The following SQL statement lists the number of customers in each country. We've only included countries with more than 5 customers:

In [None]:
SELECT COUNT(CustomerID), Country
FROM Customers
GROUP BY Country
HAVING COUNT(CustomerID) > 5;

### Aliasing

Sometimes column names are obscure and long, so we don't always want to type out all of it in our query. This is where aliases come in.

SQL aliases are used to give a table (or a column in a table) a temporary name and are often used to make column names more readable, but only exists for the duration of the query.

The following statement aliases the shipregion and shipaddress for the query.

In [None]:
SELECT shipregion AS Region, shipaddress AS Address
FROM Orders
LIMIT 3;

You can also alias the name of the table. This can be used when referencing multiple tables and in WHERE statements. We will go more into this later. Here's an example of aliasing a table for now:

In [None]:
SELECT *
FROM Order_Details AS Details
WHERE Details.productid = 11
LIMIT 2;

### Congrats!
You have reached the end of the beginner half of this tutorial! 

We have introduced SQL syntax and the most important SQL statements needed to conduct data analysis using a relational database management system. You should now know how to select what kind of data you need from a single table in your database. 

If you have finished early, here are some extra practice problems to work through. At 12, we will break for lunch and start the intermediate portion of this workshop.

### Extra Practice

What are the top 3 unit prices from the Products table where the supplier id is not between 2 and 6 and discontinued is 1? 

Select the top 5 contact titles, contact names, and company names from the Suppliers table where the country is in USA, Singapore, Finland, ordered by city alphabetically. Alias the contact title as 'title', the contact name as 'name', and the company name as 'company'. 

What is the contact name, contact title and address of the customers who are in any sales positions and from Brazil, France, or Germany? Alias the contact name as 'name' and the contact title as 'title'. 
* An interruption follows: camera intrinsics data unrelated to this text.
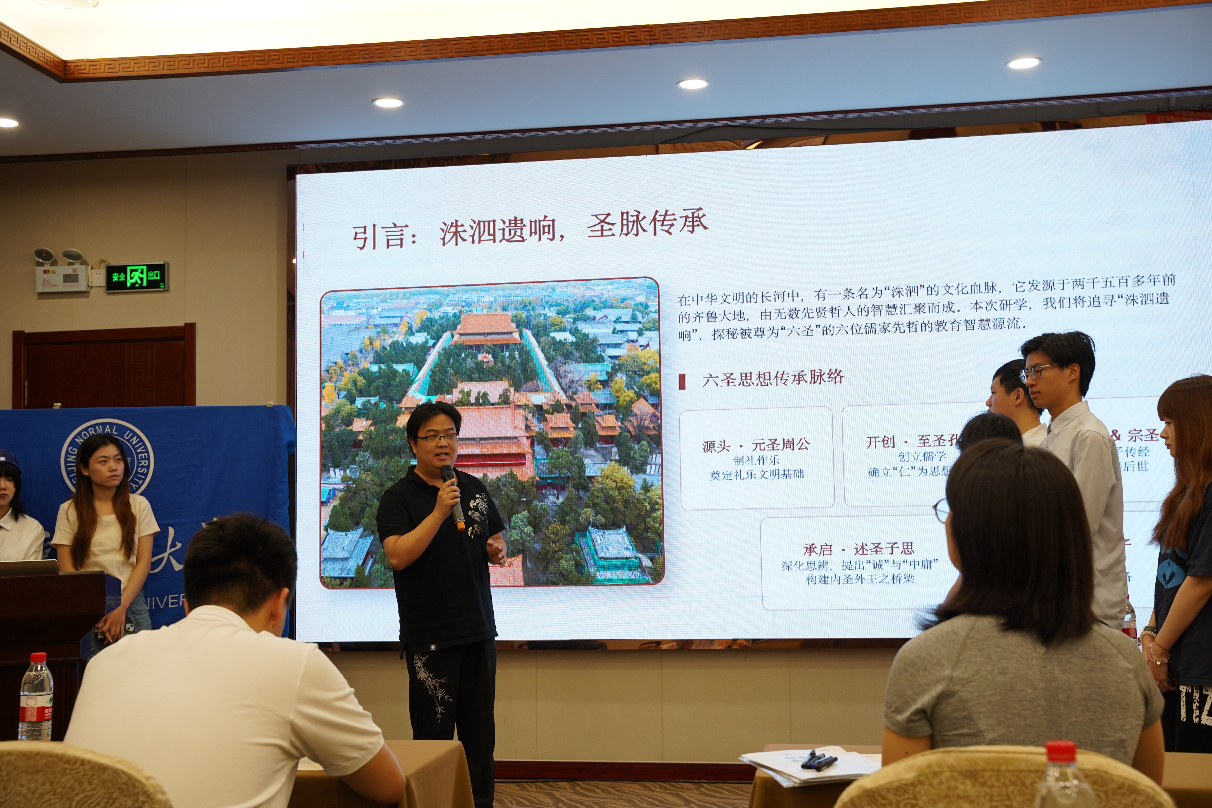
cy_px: 404
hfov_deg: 44.6
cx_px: 606
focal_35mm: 44
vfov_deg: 30.6
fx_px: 1478
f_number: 5
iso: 640
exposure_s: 1/50
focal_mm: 43.9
What is the max units in stock from the products table where the unit price is between 30 and 60 and the product name does not contain tofu? 
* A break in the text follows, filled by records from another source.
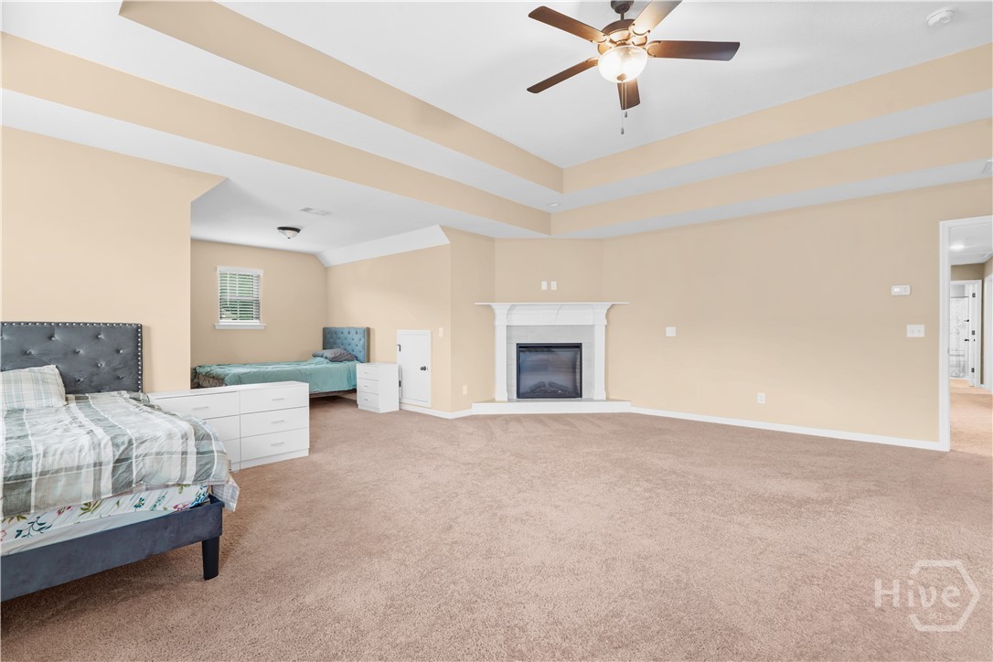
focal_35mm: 16
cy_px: 331
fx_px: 441
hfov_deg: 96.7
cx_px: 496
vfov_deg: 73.7
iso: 100
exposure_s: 10
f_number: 11
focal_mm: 16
What are the top 3 order ids, required date, shipped date, and shipname from the Orders table where the ship country is in Switzerland, in descending order? 

What is the count of unit prices from the Products table for each Category ID? List the category IDs in ascending order.

What is the Customer ID from the Orders table that have Order IDs between `10250` and `10477` and have an average freight larger than 22?